● **ФРАГМЕНТ ТЕКСТА**:
┏━━
Соловей Джона Китса
Тот, кто перечитывает английскую лирику, не пройдет мимо «Оды соловью» чахоточного, нищего и, вероятно, несчастного в любви Джона Китса, сочиненной им, двадцатитрехлетним юношей, в хэмпстедском саду одной из апрельских ночей 1819 года. В пригородном саду Ките слышит вечного соловья Овидия и Шекспира, чувствует свою обреченность и противопоставляет ей нежную и неподвластную гибели трель незримой птицы. Ките как-то писал, что стихи должны появляться у поэта сами собой, как листья на дереве; всего за два-три часа он создал эту страницу неисчерпаемой и неотступной красоты, к которой позже почти не прикасался; достоинство ее неоспоримо, чего не скажешь о толковании. Узел проблем – предпоследняя строфа. Человек, нечаянный и краткий гость, обращается к птице, «которую не втопчут в прах алчные поколения» и чей сегодняшний голос слышала давним вечером в полях Израиля моавитянка Руфь.
┗━━
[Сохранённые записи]
┏━━
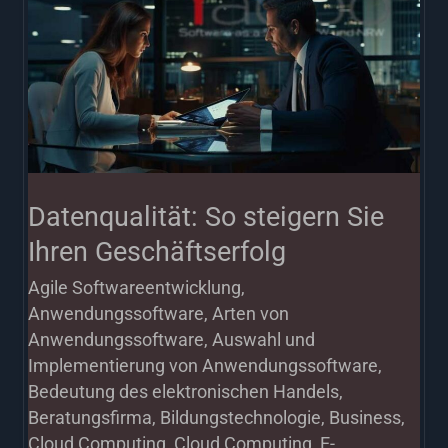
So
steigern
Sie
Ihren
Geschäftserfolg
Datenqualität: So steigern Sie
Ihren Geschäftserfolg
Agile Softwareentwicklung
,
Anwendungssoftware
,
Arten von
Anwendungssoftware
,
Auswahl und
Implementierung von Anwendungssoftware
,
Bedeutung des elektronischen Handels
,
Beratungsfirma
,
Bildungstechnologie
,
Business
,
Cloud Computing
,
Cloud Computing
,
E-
┗━━
┏━━
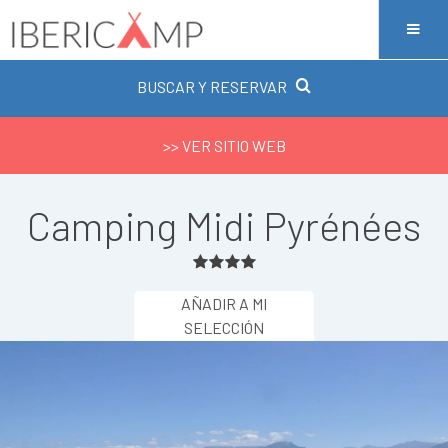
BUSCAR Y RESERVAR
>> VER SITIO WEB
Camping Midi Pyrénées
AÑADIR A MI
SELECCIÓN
┗━━
● **УСЛОВИЕ ЗАДАНИЯ**:
Сколько времени, согласно тексту об «Оде соловью», ушло у Китса на создание этого стихотворения?

● **ВЫПОЛНЕННОЕ ЗАДАНИЕ**:
Всего два-три часа.